▸ Job 1
From the memoir passage, copy word for word the part that begins with the words "One stopped where" and ends with "done with them.".

▸ Text passage
- - - - -

But, still my fears persisted even after that experience. There was a band of men, about eighty of them, supposedly from Armenia, who infested that part of Canada one summer. They were reported to have separated, or broken up their band at Brandon, each gone a separate way, and roamed all over the country. They each had a printed card with - supposedly - their name on it and a plea printed also on the card, asking for help to aid them in returning home to Armenia where their people lived. The card stated they could speak no English and each was sup-posed to have lost an arm. At least two of these men came to our house - not at the same time — but several days apart. The first one just presented his card and I do not remember whether I gave him any money or not — most likely not for it was seldom I ever had a penny. He went away and was no more trouble. But, one morning after we had finished breakfast, another one came and tried to force his way into the house and, only that Uncle Joe was there, would have succeeded. Uncle Joe put the boots to him. He was very insistent on getting into the house. Then, that very same day, he came back and tried to get in again. George was in the house and frightened him off.

One stopped where the Stewarts lived in the Qu’Appelle Valley. He, too, had his card and an arm all bandaged up. One of the Stewart men made him take the bandage off his arm, suspecting it was a fraud, and, sure enough, here he had a piece of raw meat bandaged or tied on his arm, making it look like a raw sore. Of course, they kicked him off the place. The police (Mounted) were notified and before long had a lot of them in jail. I never did hear what was done with them.

Then, too, one winter’s day a man came to Charlie Stewart’s house and asked to get warm and for something to eat. Mr. Stewart had gone to Regina and she was there with her little children. She gave the man his dinner and, after eating it, he grabbed the butcher knife and chased her around the room and tried to kill her. She said she would never know how she had strength to fight him; but she grabbed the carving fork and fought him off. She said she never knew how she got the door open and got him out. He then started walking away. She watched him until he hit Albert Street, a short distance from their house and saw he continued north on the road. Shortly afterward, her brother-in-law came in on horseback on his way to Regina from the Valley. She told him what had happened and where the man had gone. He said, "That must have been the fellow I met a mile or so back on the road," so he got on his horse and started in pursuit of the fellow, caught up to him, gave him a horsewhipping and drove him ahead of him all the way to Regina, where he found the man was an escaped lunatic and had been in jail at the barracks, but by some means had made his get-away.

- - - - -

[Collection entries]
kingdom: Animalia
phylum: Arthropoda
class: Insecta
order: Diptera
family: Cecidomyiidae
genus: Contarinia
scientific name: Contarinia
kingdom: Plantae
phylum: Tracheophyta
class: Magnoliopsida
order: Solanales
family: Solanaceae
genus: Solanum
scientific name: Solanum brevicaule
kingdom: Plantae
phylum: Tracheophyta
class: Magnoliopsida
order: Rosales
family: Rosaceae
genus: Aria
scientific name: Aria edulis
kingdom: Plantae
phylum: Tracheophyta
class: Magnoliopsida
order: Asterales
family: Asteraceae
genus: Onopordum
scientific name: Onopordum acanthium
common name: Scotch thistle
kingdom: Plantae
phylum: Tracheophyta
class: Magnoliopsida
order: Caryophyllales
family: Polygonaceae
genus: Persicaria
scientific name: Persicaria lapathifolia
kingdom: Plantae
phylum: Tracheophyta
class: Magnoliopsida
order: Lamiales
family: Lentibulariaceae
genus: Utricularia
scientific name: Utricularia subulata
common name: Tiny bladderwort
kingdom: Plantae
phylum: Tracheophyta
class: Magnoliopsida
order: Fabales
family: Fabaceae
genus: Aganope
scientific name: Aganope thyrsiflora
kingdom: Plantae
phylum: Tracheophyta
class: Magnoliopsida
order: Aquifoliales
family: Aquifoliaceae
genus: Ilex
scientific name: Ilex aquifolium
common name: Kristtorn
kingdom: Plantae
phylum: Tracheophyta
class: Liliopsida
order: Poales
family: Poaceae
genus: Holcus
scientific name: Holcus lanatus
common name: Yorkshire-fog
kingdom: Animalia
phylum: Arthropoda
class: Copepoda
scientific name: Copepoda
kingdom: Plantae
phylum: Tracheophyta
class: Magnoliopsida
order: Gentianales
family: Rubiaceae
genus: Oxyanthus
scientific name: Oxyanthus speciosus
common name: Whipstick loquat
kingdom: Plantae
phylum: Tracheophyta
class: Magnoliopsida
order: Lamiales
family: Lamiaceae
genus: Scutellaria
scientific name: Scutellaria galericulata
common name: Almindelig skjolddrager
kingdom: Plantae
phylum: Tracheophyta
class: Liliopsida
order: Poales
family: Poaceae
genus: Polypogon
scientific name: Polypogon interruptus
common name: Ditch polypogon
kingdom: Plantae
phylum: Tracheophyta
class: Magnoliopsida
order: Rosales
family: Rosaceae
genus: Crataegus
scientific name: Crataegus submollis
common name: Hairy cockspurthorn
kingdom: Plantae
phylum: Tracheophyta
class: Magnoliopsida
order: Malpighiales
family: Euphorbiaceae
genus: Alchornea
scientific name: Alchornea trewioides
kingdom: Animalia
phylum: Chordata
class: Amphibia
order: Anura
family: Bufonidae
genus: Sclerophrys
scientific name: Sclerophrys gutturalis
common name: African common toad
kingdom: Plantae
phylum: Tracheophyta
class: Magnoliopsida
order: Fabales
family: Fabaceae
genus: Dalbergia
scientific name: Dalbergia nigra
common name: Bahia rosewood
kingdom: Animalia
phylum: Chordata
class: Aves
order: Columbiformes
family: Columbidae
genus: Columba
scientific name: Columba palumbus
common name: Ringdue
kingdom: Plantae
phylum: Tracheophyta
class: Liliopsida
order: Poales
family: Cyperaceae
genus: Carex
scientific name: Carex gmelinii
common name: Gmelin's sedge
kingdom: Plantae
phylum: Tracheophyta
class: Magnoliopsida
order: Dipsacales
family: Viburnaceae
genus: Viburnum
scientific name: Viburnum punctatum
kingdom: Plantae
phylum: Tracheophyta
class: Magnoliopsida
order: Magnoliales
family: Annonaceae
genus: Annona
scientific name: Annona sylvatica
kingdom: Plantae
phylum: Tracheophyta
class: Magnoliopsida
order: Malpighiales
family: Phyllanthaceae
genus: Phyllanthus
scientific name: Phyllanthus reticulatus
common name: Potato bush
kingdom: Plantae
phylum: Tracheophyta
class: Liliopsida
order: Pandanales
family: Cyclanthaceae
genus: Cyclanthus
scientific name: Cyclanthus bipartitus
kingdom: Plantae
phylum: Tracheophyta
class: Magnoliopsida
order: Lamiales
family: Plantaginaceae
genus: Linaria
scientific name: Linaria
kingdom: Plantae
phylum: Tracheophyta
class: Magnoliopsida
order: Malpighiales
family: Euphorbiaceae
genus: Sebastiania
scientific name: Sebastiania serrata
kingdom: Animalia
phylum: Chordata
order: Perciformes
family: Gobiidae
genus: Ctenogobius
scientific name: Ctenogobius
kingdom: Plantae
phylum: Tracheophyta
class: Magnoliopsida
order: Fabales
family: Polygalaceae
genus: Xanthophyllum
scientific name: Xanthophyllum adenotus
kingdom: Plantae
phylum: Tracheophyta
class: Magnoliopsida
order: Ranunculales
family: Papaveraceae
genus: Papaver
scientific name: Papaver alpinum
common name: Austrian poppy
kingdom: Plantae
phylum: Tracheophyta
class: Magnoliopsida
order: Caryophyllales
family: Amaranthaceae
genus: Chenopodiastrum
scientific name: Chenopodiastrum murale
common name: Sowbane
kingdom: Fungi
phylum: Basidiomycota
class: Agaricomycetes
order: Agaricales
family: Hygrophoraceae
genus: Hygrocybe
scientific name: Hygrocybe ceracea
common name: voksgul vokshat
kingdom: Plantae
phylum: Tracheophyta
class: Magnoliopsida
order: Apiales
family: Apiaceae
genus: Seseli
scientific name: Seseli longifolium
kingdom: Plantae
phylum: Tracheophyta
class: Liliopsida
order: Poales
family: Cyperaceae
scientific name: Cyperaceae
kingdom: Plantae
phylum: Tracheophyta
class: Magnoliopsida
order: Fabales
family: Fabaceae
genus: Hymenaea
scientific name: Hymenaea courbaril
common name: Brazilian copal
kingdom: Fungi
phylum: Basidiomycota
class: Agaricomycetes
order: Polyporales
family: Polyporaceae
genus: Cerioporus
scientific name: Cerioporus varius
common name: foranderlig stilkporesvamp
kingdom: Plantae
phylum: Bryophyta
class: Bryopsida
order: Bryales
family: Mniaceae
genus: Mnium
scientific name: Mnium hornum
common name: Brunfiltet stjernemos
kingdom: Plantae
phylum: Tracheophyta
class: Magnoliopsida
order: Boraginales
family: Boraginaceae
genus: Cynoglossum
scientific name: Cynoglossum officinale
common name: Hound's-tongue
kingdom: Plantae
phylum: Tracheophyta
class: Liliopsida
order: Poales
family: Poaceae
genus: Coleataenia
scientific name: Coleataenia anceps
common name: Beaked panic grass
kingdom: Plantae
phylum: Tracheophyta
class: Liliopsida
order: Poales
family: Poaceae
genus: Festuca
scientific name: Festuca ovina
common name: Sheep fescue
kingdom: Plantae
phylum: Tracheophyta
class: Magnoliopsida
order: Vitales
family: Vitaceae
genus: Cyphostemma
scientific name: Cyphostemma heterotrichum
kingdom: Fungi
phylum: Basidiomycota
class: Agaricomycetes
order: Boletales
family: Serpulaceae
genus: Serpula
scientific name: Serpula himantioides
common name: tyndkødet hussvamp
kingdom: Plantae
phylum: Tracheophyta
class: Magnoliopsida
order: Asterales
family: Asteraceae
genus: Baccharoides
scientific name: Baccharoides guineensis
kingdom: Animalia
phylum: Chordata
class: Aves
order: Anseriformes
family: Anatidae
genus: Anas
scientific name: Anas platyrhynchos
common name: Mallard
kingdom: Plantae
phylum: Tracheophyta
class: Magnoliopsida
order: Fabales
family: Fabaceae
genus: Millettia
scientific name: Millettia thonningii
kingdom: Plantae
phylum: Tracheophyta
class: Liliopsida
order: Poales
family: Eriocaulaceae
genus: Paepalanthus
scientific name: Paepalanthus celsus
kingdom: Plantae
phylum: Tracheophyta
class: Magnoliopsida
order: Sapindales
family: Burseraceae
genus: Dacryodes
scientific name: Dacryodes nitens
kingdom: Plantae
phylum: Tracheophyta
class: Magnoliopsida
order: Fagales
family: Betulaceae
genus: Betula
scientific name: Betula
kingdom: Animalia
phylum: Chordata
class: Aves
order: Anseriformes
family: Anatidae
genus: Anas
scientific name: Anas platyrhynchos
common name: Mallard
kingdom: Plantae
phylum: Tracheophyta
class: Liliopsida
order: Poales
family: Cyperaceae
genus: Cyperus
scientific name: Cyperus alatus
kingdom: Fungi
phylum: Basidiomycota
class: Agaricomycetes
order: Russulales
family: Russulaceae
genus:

- - - - -

▸ Job 2
Repeat the lines of the listing word for word, from the line containing "common name: tyndkødet hussvamp" through the end of the listing.

▸ Exercise result 1
One stopped where the Stewarts lived in the Qu’Appelle Valley. He, too, had his card and an arm all bandaged up. One of the Stewart men made him take the bandage off his arm, suspecting it was a fraud, and, sure enough, here he had a piece of raw meat bandaged or tied on his arm, making it look like a raw sore. Of course, they kicked him off the place. The police (Mounted) were notified and before long had a lot of them in jail. I never did hear what was done with them.

▸ Exercise result 2
common name: tyndkødet hussvamp
kingdom: Plantae
phylum: Tracheophyta
class: Magnoliopsida
order: Asterales
family: Asteraceae
genus: Baccharoides
scientific name: Baccharoides guineensis
kingdom: Animalia
phylum: Chordata
class: Aves
order: Anseriformes
family: Anatidae
genus: Anas
scientific name: Anas platyrhynchos
common name: Mallard
kingdom: Plantae
phylum: Tracheophyta
class: Magnoliopsida
order: Fabales
family: Fabaceae
genus: Millettia
scientific name: Millettia thonningii
kingdom: Plantae
phylum: Tracheophyta
class: Liliopsida
order: Poales
family: Eriocaulaceae
genus: Paepalanthus
scientific name: Paepalanthus celsus
kingdom: Plantae
phylum: Tracheophyta
class: Magnoliopsida
order: Sapindales
family: Burseraceae
genus: Dacryodes
scientific name: Dacryodes nitens
kingdom: Plantae
phylum: Tracheophyta
class: Magnoliopsida
order: Fagales
family: Betulaceae
genus: Betula
scientific name: Betula
kingdom: Animalia
phylum: Chordata
class: Aves
order: Anseriformes
family: Anatidae
genus: Anas
scientific name: Anas platyrhynchos
common name: Mallard
kingdom: Plantae
phylum: Tracheophyta
class: Liliopsida
order: Poales
family: Cyperaceae
genus: Cyperus
scientific name: Cyperus alatus
kingdom: Fungi
phylum: Basidiomycota
class: Agaricomycetes
order: Russulales
family: Russulaceae
genus:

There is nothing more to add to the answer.